### Written problem A
Transcribe the blog post from "Tonight we’re having" through "parsley? Go away.", inclusive.
### Written problem B
According to the blog post, where does the recipe for Cayman Island Pork Chops with Pineapple Salsa come from?
### Written problem C
Using the blog post, explain why the writer combed Thisbe near her tail.

### Extract provided
****************

Friday, June 06, 2008

Cat Blog Day and Other Pensees

Friday Is Cat Blog Day

Last Sunday not only did I give Thisbe a good brushing, but I combed her, especially down close to her tail where lumps appear in the summer. Thisbe is fat and can’t reach this in her daily bathing. She took exception and nailed me on the arm. No big deal, except that she hasn’t slept at the foot on the bed since, and I am bereft without my kitty. No amount of coaxing has helped. Cats can be so cruel. Sigh.

Tonight we’re having Cayman Island Pork Chops with Pineapple Salsa. Doesn’t that sound enticing? The yellow, red, green and purple salsa will be so tasty and colorful. The recipe is from Steven Weber’s grilling email, which comes often enough but not too often. Now if it would only stop raining.

Wednesday’s New York Times food section had a telling-tales-out-of-school feature by Kim Severson. Recipe Deal Breakers. What makes you tear off your apron and throw down your whisk?

Of course for non-cooks, that would be the recipe itself, which would require greater effort than moving a package from freezer to microwave. And the plain cooks, who fry meat and boil potatoes. Give me good old salt and pepper for seasonings. Chop parsley? Go away.

Most real cooks are more adventurous, but only up to a point. Ingredients, according to the article, can be off-putting, for example, “fresh pick vine leaves,” or “two quarts of pig blood,” or my favorite, “wild board from the hills around Santa Fe.” My own turn-off is a host of ethnic ingredients that our supermarket doesn’t carry that would require a day and a tank of gas to round up. Remember I couldn’t even get poblano pepper this week, and S.O. had to go to two stores for jalapenos. This is Boston.

****************

### Dataset extract

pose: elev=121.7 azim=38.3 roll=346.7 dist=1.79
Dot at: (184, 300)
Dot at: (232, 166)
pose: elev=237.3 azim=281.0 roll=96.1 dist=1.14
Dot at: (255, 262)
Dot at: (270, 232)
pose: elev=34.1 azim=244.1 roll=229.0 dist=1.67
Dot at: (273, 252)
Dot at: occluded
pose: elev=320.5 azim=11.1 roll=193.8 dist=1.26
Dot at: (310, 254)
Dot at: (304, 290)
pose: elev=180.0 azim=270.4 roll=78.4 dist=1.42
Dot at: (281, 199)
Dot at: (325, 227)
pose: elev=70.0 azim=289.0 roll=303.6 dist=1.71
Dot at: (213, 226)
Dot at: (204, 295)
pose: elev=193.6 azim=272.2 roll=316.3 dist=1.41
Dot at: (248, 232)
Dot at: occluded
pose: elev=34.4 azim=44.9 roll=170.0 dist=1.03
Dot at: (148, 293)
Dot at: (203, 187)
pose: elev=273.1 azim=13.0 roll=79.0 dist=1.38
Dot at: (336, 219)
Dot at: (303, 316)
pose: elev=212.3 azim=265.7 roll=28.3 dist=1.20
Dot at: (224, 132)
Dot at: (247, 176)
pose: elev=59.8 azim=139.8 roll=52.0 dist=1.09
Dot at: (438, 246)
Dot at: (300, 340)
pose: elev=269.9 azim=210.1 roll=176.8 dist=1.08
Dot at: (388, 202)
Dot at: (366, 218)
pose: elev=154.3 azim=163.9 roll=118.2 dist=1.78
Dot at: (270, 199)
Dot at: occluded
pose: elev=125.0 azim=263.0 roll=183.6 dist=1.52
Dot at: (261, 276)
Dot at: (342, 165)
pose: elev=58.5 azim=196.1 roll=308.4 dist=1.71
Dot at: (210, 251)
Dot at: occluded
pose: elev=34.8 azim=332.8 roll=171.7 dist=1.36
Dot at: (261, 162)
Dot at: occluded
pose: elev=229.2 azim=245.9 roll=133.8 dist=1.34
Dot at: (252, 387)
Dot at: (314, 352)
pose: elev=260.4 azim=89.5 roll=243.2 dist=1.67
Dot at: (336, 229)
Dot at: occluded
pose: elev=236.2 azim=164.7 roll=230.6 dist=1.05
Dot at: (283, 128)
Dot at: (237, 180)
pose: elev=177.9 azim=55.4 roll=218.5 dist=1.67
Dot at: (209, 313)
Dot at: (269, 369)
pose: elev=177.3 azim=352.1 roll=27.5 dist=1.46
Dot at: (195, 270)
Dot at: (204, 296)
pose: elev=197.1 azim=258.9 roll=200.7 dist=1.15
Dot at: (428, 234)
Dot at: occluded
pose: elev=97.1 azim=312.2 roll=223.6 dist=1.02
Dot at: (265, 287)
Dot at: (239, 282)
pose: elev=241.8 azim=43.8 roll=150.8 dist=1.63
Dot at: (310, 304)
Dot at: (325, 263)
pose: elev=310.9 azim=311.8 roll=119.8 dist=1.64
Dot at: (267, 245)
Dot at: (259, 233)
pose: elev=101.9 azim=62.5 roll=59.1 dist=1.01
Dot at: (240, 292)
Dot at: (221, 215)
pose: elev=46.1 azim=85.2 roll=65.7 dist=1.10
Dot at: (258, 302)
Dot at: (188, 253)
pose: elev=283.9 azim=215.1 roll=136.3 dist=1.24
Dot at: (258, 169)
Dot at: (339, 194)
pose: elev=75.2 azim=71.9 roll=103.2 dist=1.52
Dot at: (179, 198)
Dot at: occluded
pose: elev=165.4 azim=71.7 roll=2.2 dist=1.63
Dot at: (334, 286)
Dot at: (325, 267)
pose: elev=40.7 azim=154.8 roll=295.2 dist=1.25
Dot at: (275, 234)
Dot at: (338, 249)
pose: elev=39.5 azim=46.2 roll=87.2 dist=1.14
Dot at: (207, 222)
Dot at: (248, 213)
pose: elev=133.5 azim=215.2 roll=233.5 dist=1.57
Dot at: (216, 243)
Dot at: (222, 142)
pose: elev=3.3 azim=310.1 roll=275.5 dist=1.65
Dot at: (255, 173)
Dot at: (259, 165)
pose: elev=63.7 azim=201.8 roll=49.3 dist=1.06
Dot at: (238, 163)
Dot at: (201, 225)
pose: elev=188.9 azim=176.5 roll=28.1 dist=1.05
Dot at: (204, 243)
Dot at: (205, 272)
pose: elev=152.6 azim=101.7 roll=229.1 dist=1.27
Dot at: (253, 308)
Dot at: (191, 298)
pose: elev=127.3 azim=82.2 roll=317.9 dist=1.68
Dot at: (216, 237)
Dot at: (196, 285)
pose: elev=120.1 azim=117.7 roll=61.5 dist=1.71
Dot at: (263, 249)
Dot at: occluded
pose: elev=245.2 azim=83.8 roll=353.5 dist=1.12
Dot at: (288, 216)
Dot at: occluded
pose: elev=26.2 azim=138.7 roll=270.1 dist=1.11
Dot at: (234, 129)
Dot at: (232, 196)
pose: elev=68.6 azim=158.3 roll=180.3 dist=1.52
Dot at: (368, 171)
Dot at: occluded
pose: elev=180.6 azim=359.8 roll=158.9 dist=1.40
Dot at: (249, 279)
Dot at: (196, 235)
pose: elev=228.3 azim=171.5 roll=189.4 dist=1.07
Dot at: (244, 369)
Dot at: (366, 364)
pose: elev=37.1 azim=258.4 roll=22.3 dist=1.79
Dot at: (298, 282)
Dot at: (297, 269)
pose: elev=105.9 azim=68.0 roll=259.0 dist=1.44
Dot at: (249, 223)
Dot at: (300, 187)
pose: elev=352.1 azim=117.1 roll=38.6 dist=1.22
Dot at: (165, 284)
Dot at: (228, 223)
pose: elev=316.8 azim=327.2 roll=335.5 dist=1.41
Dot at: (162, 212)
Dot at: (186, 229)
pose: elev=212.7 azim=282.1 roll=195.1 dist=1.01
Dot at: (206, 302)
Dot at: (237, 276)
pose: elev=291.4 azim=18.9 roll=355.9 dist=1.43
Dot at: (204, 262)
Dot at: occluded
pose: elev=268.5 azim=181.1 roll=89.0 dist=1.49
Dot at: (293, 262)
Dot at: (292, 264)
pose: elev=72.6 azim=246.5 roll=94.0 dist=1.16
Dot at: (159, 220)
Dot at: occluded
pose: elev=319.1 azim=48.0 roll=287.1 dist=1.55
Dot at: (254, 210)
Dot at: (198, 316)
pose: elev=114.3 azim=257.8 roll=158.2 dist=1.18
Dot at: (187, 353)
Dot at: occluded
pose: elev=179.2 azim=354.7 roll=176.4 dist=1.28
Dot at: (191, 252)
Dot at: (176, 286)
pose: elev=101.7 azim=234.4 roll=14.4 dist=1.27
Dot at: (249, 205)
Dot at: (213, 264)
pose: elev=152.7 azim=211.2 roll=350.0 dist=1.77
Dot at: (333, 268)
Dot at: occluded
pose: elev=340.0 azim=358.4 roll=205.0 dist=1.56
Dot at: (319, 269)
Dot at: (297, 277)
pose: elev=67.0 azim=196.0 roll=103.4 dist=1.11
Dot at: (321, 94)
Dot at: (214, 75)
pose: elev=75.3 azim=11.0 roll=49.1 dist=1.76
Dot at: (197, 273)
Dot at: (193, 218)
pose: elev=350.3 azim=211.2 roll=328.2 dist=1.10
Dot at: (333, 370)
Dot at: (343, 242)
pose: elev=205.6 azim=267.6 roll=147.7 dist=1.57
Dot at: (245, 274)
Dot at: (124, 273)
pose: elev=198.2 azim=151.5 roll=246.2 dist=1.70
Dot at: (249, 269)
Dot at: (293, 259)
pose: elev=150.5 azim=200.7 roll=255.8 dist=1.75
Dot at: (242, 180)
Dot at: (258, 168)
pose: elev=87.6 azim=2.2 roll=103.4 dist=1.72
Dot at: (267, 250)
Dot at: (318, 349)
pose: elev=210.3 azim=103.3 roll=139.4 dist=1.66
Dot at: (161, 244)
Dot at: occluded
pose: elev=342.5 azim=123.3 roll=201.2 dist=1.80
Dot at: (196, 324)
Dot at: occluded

****************

### Task output A
Tonight we’re having Cayman Island Pork Chops with Pineapple Salsa. Doesn’t that sound enticing? The yellow, red, green and purple salsa will be so tasty and colorful. The recipe is from Steven Weber’s grilling email, which comes often enough but not too often. Now if it would only stop raining.

Wednesday’s New York Times food section had a telling-tales-out-of-school feature by Kim Severson. Recipe Deal Breakers. What makes you tear off your apron and throw down your whisk?

Of course for non-cooks, that would be the recipe itself, which would require greater effort than moving a package from freezer to microwave. And the plain cooks, who fry meat and boil potatoes. Give me good old salt and pepper for seasonings. Chop parsley? Go away.

### Task output B
It comes from Steven Weber's grilling email.

### Task output C
Lumps appear in that spot in the summer. Thisbe is fat and can't reach it during her daily bathing.